Impact fees need to avoid courtroom
Impact fees have long been seen as a way to help make housing growth help pay for itself.
However, despite several efforts during the past three decades, the county is charging only three impact fees.
Those fees go to parks, schools and roads, and add $3,100 per building permit, according to Commission Chairman Barry Penzel.
In the go-go days of the 1990s and early aughts when Douglas County saw several hundred building permits a year, that added up to quite a bit of money.
Impact fees paid for improvements to Johnson Lane Park, and pretty much built Ranchos Aspen Park.

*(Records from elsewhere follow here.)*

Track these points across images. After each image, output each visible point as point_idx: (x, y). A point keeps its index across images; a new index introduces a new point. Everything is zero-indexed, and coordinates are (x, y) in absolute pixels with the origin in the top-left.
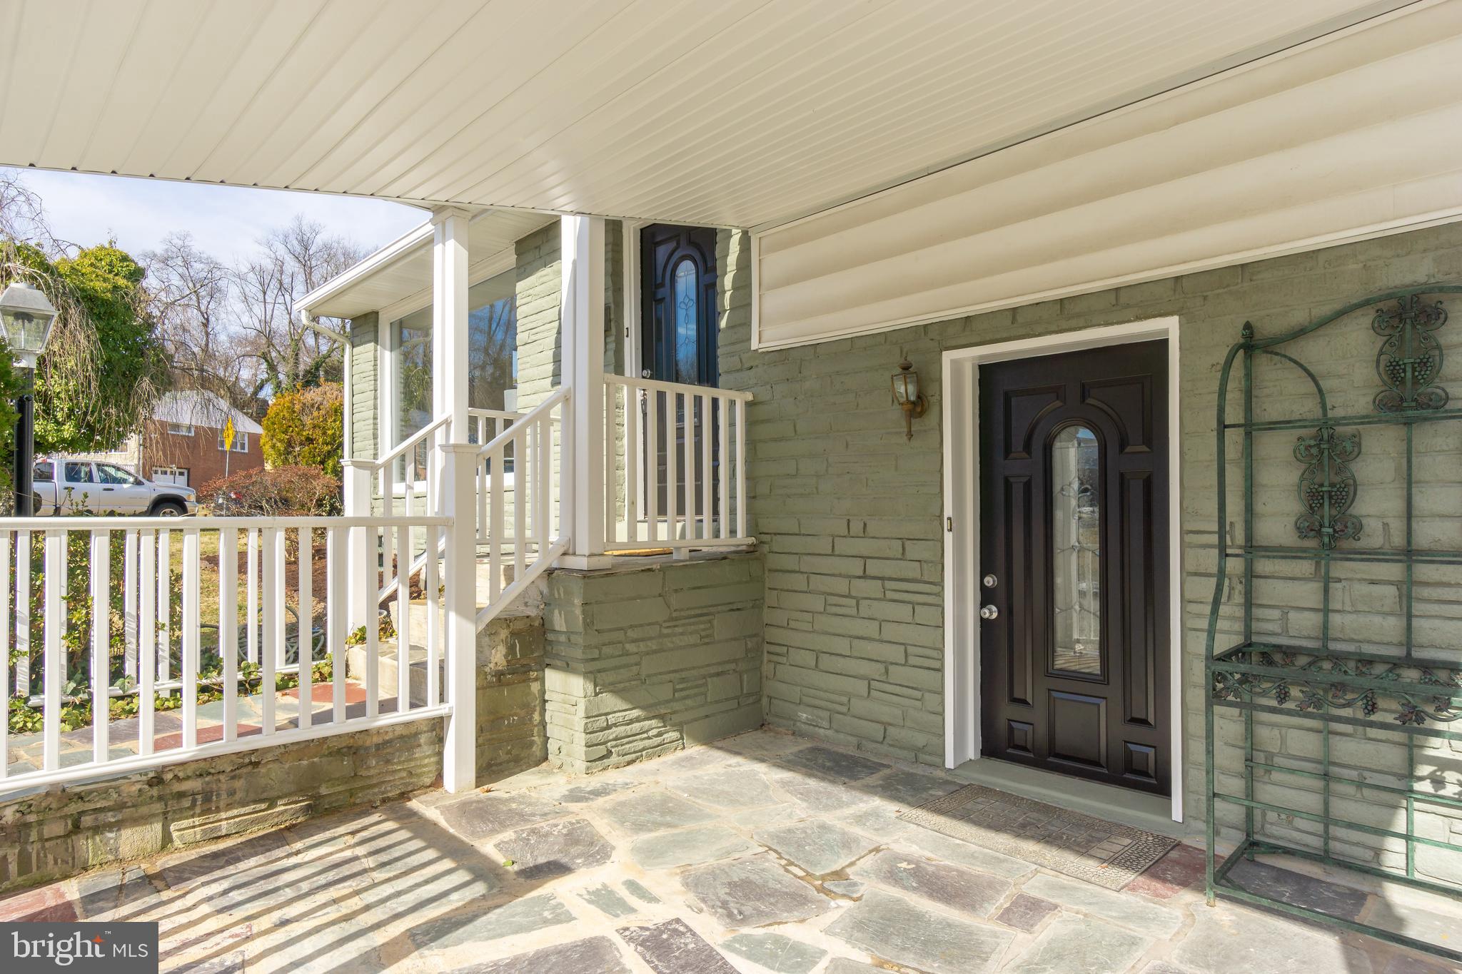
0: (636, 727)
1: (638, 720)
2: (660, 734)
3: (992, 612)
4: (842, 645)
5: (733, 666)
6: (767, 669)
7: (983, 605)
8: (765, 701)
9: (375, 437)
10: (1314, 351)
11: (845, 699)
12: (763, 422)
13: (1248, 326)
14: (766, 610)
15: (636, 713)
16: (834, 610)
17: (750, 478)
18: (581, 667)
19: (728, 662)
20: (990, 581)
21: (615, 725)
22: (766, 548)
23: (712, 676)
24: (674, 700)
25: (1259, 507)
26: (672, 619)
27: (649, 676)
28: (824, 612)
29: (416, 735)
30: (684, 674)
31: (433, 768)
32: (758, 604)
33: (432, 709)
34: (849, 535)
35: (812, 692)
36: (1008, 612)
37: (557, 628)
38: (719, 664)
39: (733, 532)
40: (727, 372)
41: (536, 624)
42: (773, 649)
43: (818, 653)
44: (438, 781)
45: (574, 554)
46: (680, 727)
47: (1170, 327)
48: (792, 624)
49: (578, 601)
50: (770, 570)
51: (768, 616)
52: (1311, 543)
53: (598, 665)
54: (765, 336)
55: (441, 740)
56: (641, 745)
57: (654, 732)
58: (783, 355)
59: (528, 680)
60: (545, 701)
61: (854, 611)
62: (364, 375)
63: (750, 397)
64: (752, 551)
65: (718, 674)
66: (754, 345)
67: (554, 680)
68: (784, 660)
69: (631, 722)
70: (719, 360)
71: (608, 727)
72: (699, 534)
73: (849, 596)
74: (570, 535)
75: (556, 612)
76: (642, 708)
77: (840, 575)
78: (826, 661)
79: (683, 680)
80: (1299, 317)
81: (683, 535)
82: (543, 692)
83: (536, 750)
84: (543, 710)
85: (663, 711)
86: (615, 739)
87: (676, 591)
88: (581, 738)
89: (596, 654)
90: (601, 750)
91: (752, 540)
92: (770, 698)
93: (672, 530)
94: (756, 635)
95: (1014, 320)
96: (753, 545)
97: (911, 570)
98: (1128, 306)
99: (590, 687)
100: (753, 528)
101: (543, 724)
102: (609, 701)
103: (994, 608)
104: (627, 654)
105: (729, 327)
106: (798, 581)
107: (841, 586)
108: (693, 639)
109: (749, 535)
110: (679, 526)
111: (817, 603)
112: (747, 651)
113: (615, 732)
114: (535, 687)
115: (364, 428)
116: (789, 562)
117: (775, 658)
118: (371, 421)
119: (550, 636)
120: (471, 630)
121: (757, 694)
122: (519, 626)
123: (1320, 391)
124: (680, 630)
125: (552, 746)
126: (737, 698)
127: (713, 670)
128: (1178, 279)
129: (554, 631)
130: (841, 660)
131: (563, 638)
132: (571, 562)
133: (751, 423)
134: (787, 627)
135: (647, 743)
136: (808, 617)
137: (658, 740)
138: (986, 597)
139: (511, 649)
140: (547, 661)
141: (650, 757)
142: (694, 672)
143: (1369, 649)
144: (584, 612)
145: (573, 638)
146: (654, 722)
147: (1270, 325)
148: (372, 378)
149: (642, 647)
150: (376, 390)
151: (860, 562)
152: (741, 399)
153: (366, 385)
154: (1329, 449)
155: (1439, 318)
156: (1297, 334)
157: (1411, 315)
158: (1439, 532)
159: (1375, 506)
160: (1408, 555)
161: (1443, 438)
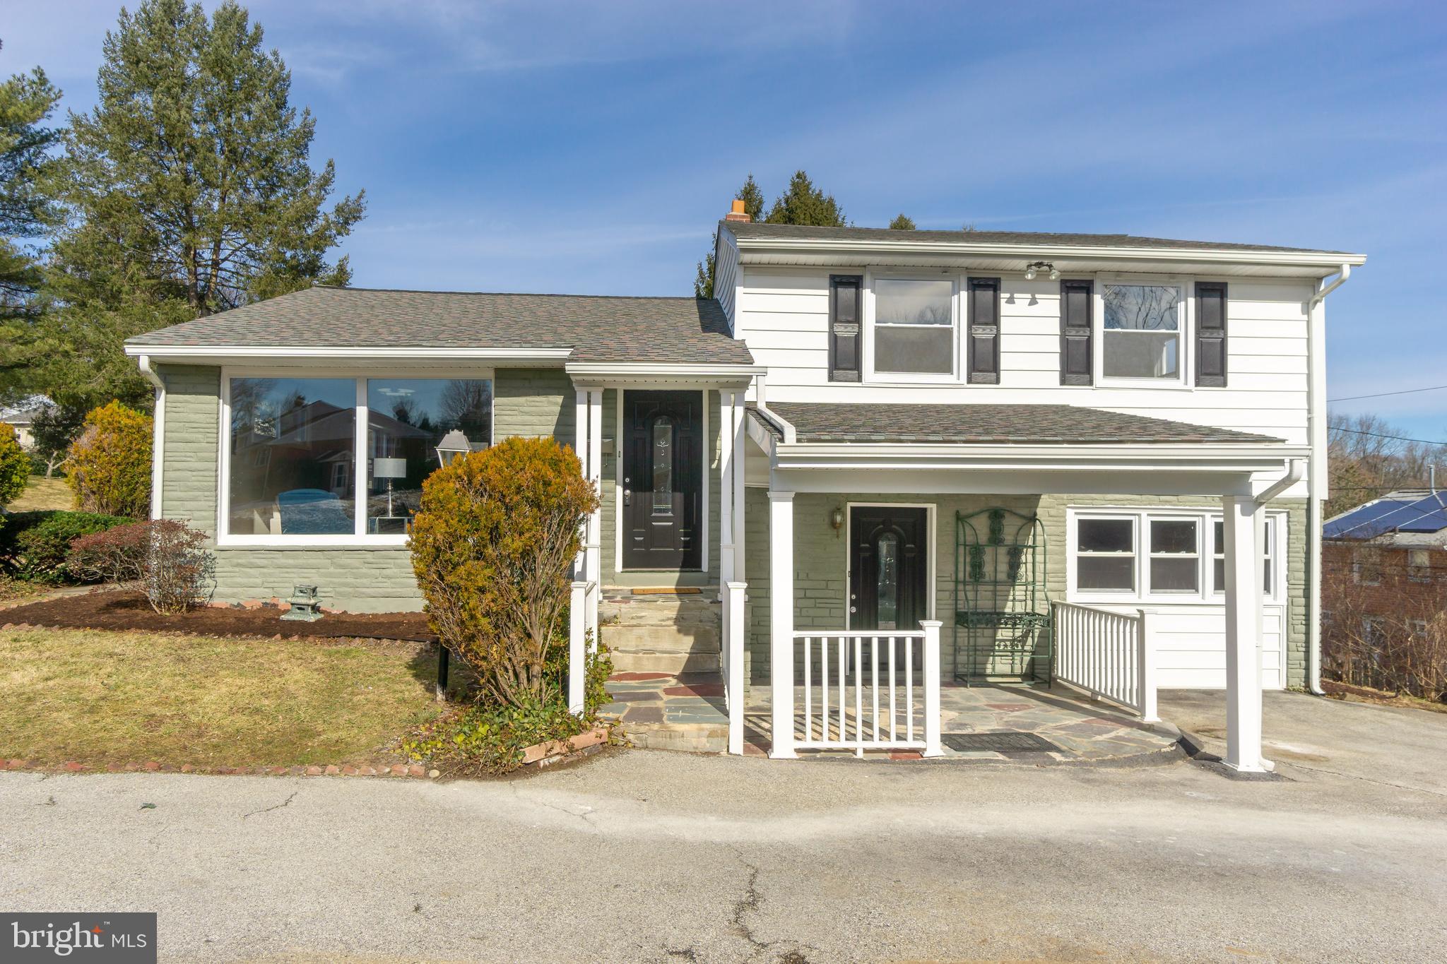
10: (973, 521)
13: (958, 512)
47: (934, 506)
80: (970, 511)
97: (831, 594)
98: (921, 498)
103: (854, 608)
123: (975, 534)
143: (985, 611)
147: (963, 513)
148: (212, 430)
150: (217, 443)
151: (803, 591)
153: (200, 436)
154: (976, 552)
155: (1002, 516)
156: (971, 516)
157: (996, 516)
158: (1002, 576)
159: (988, 569)
160: (995, 583)
161: (1002, 551)
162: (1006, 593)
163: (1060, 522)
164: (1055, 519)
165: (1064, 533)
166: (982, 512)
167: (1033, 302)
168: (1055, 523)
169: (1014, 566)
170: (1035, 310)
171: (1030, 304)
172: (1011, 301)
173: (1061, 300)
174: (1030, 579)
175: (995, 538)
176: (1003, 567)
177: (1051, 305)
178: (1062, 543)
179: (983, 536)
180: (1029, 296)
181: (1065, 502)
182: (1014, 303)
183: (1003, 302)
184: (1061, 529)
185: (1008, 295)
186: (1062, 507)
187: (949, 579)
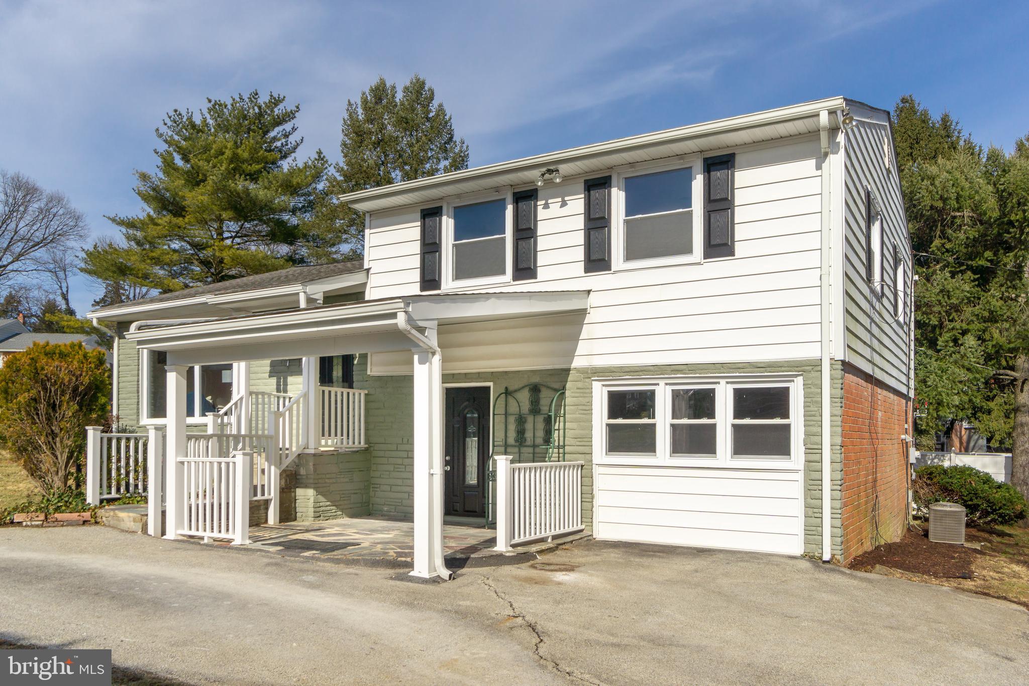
0: (329, 508)
1: (329, 506)
2: (336, 512)
3: (448, 468)
4: (399, 482)
5: (360, 491)
6: (372, 494)
7: (446, 466)
8: (371, 505)
9: (138, 392)
10: (518, 395)
11: (400, 501)
12: (372, 402)
13: (506, 387)
14: (372, 472)
15: (328, 503)
16: (398, 470)
17: (366, 422)
18: (313, 486)
19: (359, 489)
20: (448, 458)
21: (322, 506)
22: (372, 449)
23: (352, 494)
24: (340, 500)
25: (508, 435)
26: (340, 472)
27: (333, 491)
28: (394, 471)
29: (260, 506)
30: (344, 492)
31: (264, 517)
32: (369, 469)
33: (266, 497)
34: (403, 444)
35: (389, 500)
36: (452, 468)
37: (302, 474)
38: (356, 490)
39: (360, 443)
40: (358, 381)
41: (294, 472)
42: (373, 486)
43: (391, 486)
44: (266, 521)
45: (308, 448)
46: (342, 510)
47: (491, 384)
48: (382, 476)
49: (311, 464)
50: (374, 457)
51: (372, 474)
52: (518, 444)
53: (317, 485)
54: (373, 370)
55: (267, 509)
56: (330, 514)
57: (334, 511)
58: (379, 378)
59: (290, 492)
60: (296, 500)
61: (404, 470)
62: (130, 356)
63: (367, 392)
64: (367, 449)
65: (355, 493)
66: (369, 373)
67: (300, 492)
68: (378, 490)
69: (327, 506)
70: (354, 376)
71: (320, 507)
72: (342, 443)
73: (402, 465)
74: (306, 442)
75: (302, 468)
76: (331, 502)
77: (399, 458)
78: (394, 488)
79: (343, 494)
80: (516, 387)
81: (336, 443)
82: (295, 496)
83: (293, 516)
84: (295, 503)
85: (337, 504)
86: (322, 511)
87: (341, 462)
88: (312, 510)
89: (317, 482)
90: (318, 514)
91: (367, 446)
92: (373, 504)
93: (333, 442)
94: (368, 481)
95: (453, 377)
96: (367, 448)
98: (481, 378)
99: (315, 492)
100: (367, 441)
101: (295, 508)
102: (321, 498)
103: (449, 467)
104: (326, 483)
105: (357, 364)
106: (384, 460)
107: (399, 461)
108: (347, 480)
109: (366, 444)
110: (335, 440)
111: (391, 468)
112: (365, 486)
113: (322, 509)
114: (293, 494)
115: (129, 386)
116: (381, 454)
117: (375, 489)
118: (136, 383)
119: (298, 477)
120: (278, 472)
121: (368, 503)
122: (288, 473)
123: (519, 406)
124: (343, 476)
125: (298, 515)
126: (361, 503)
127: (353, 492)
128: (492, 372)
129: (300, 475)
130: (399, 487)
131: (304, 477)
132: (307, 451)
133: (366, 402)
134: (380, 477)
135: (332, 514)
136: (388, 473)
137: (335, 514)
138: (447, 463)
139: (286, 480)
140: (297, 486)
141: (333, 519)
142: (347, 492)
144: (314, 468)
145: (309, 476)
146: (334, 507)
147: (511, 389)
148: (137, 358)
149: (331, 481)
150: (139, 365)
151: (406, 453)
152: (363, 392)
153: (131, 362)
154: (521, 421)
155: (539, 391)
156: (516, 391)
157: (535, 389)
158: (539, 441)
159: (529, 435)
160: (534, 446)
161: (540, 419)
162: (544, 455)
163: (585, 393)
164: (582, 391)
165: (590, 404)
166: (523, 387)
167: (564, 204)
168: (582, 395)
169: (548, 433)
170: (565, 211)
171: (561, 207)
172: (546, 206)
173: (585, 198)
174: (561, 443)
175: (535, 410)
176: (540, 434)
177: (577, 204)
178: (589, 411)
179: (526, 406)
180: (560, 199)
181: (590, 376)
182: (549, 207)
183: (540, 208)
184: (587, 400)
185: (543, 202)
186: (587, 380)
187: (501, 443)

But with only 10 single family home permits issued during July, there isn’t a lot of cash for any sort of improvement.
Add to that changes in the law that requires the county to start any project within five years and finish it in 10 years, and the days of letting the money gather for a decade are essentially over.
That and $1,000 doesn’t buy a lot of asphalt, or school improvements.
These and other rules are one of the reasons county commissioners are willing to spend up to $35,000 for an expert opinion on what the county can reasonably charge.
In some places, impact fees can account for up to 23 percent of the cost of a new home.
We’re pretty sure that’s not where this is headed, but it’s not bad to keep in mind that charging too much is likely to result in a legal challenge. That could end up costing more money than we would raise from the fee.